* TASK DIRECTIONS *
What follows is a set of records. Retype them exactly, leaving out the pictures.

* GIVEN ENTRIES *
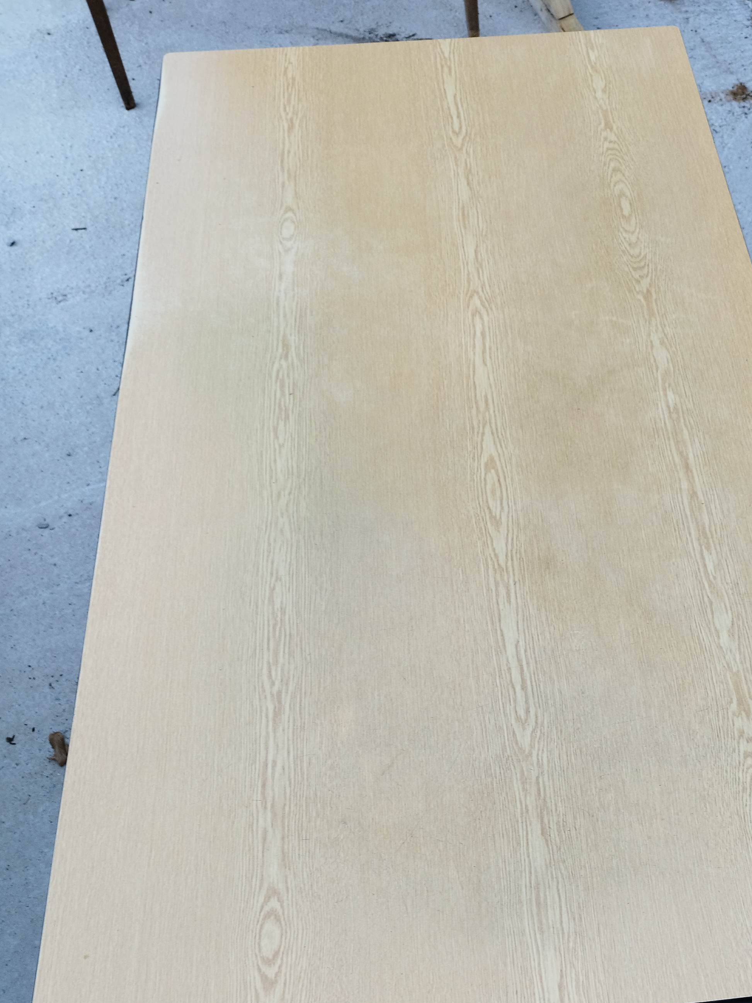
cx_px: 555
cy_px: 667
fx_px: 1072
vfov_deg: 49.3
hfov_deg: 37.8
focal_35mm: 37
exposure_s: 1/100
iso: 80
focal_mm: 5.89
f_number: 1.89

* RESPONSE TO THIS EXERCISE *
cx_px: 555
cy_px: 667
fx_px: 1072
vfov_deg: 49.3
hfov_deg: 37.8
focal_35mm: 37
exposure_s: 1/100
iso: 80
focal_mm: 5.89
f_number: 1.89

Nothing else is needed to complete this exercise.